Records excerpted from a collection

____________

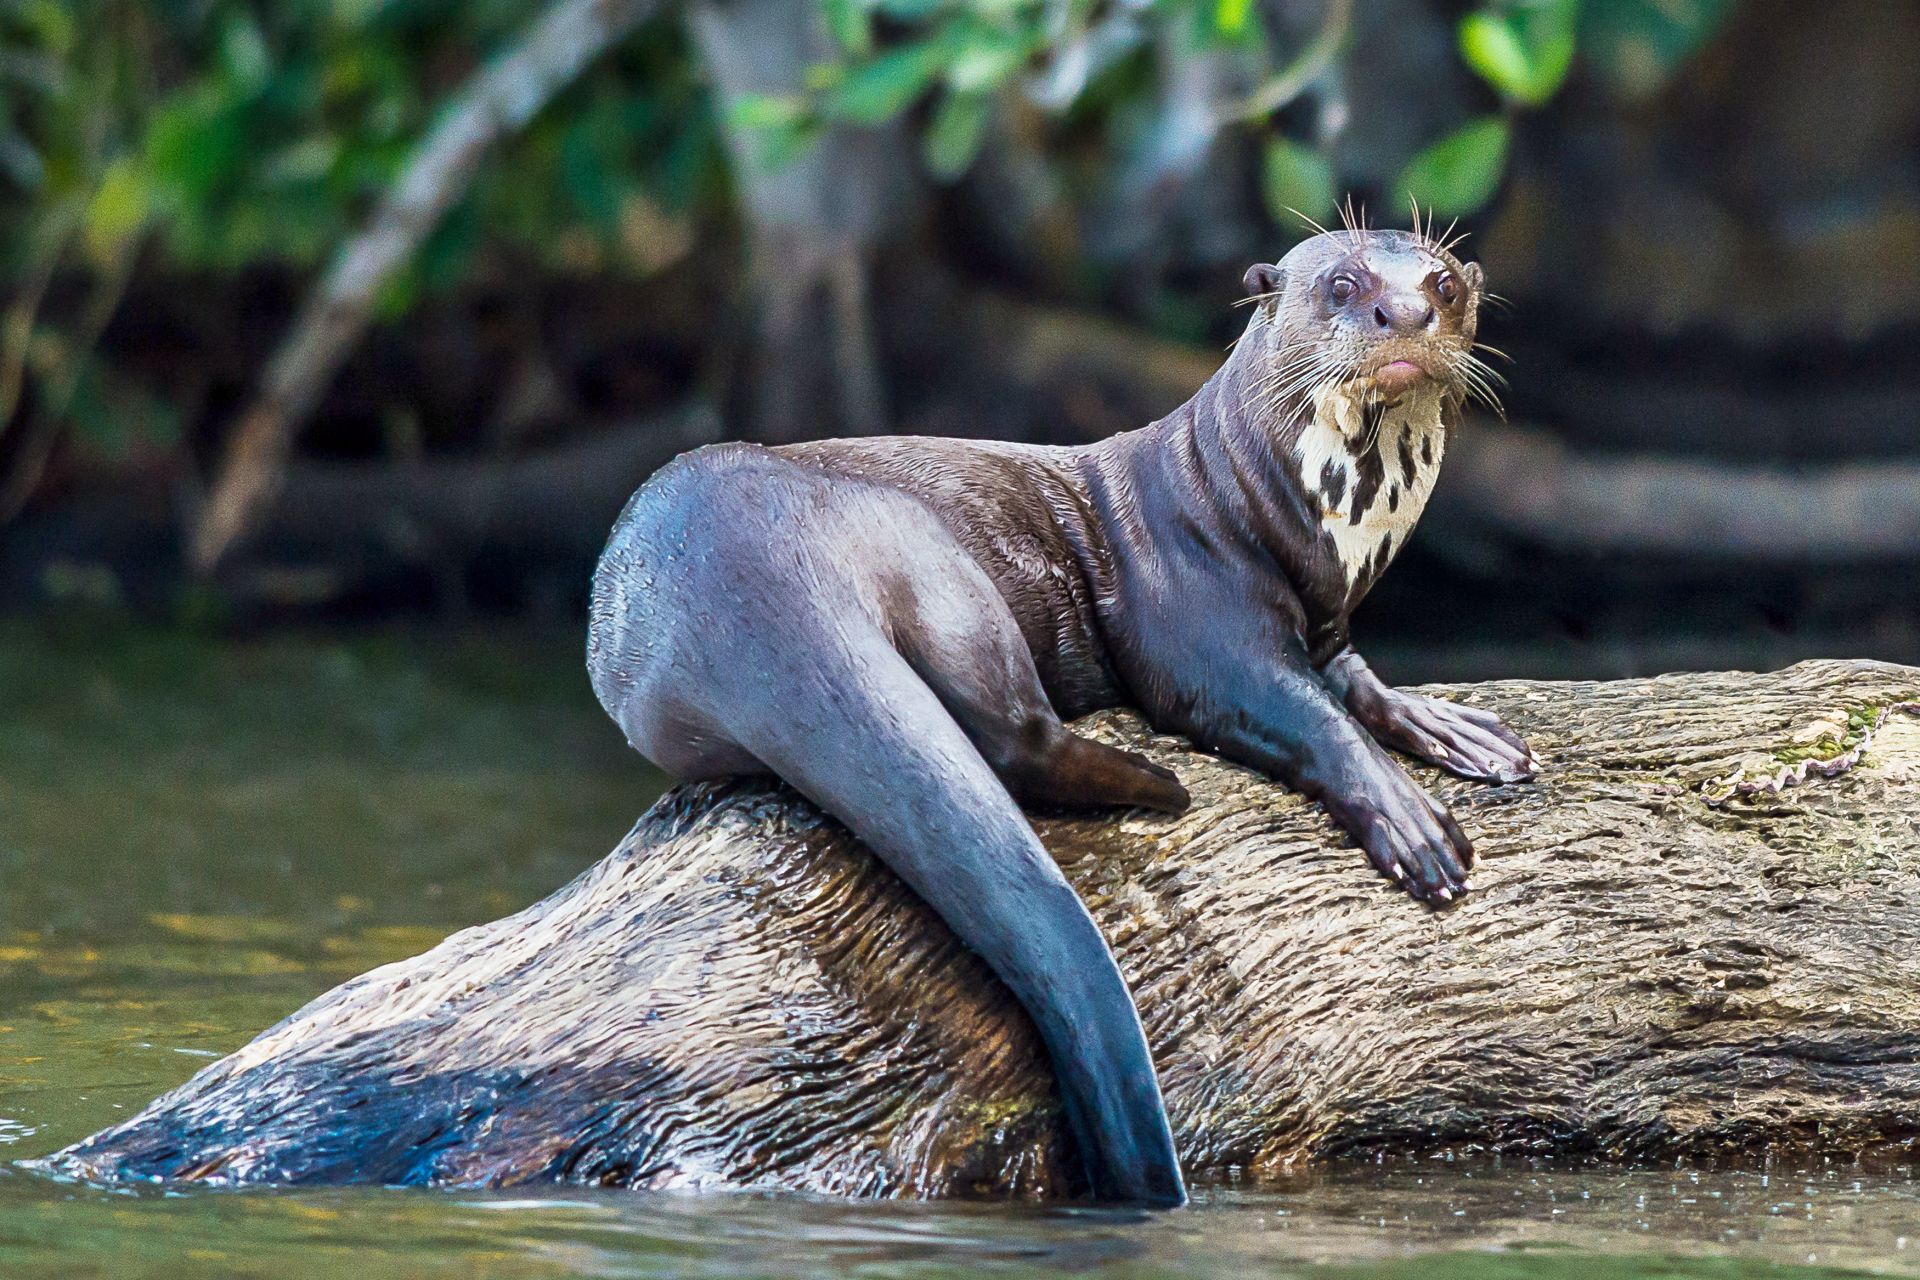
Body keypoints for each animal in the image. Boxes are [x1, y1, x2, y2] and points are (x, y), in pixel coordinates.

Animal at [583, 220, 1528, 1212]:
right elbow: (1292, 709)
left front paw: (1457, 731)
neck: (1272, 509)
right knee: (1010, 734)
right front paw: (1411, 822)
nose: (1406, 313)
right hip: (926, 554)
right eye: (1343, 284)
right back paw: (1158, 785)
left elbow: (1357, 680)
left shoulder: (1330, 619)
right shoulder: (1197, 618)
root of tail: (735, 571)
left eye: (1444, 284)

____________

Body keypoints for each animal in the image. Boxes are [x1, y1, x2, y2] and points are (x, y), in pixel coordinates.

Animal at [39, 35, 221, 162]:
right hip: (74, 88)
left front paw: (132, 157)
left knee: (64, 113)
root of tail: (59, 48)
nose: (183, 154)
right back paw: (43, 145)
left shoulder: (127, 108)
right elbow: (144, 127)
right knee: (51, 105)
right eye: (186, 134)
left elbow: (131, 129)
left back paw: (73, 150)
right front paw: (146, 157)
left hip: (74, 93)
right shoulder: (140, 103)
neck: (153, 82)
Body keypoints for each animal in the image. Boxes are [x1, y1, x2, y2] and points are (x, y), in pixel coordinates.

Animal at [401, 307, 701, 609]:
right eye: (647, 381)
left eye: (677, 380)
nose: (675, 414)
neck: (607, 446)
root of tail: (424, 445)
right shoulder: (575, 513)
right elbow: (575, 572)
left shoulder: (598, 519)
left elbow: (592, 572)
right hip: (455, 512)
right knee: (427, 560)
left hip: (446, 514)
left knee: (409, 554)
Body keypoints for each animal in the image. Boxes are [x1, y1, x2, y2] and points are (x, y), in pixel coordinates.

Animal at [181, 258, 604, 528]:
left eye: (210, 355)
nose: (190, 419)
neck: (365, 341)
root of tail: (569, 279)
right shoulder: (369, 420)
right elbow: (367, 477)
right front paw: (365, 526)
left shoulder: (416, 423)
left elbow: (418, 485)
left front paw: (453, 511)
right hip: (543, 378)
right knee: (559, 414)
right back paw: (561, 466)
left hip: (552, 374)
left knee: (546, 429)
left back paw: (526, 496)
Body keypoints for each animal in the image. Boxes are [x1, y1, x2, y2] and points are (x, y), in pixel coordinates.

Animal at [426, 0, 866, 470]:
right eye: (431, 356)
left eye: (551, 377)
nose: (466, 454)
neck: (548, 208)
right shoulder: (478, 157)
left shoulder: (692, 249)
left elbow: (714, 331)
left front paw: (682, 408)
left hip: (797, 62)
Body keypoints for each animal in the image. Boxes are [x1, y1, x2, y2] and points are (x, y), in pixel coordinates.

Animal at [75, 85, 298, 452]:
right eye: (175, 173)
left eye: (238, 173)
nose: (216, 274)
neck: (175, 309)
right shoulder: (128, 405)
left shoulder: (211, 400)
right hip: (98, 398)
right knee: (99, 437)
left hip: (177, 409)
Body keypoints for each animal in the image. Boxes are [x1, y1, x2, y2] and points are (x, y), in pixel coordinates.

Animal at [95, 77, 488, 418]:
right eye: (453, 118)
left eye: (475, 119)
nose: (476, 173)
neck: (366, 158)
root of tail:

____________

_DIRECTIONS_
Return, in full, every line of these entries that holds "front".

_FINAL ANSWER_
left front paw: (1457, 731)
right front paw: (1411, 822)
left front paw: (132, 157)
right front paw: (146, 157)
right front paw: (365, 526)
left front paw: (453, 511)
left front paw: (682, 408)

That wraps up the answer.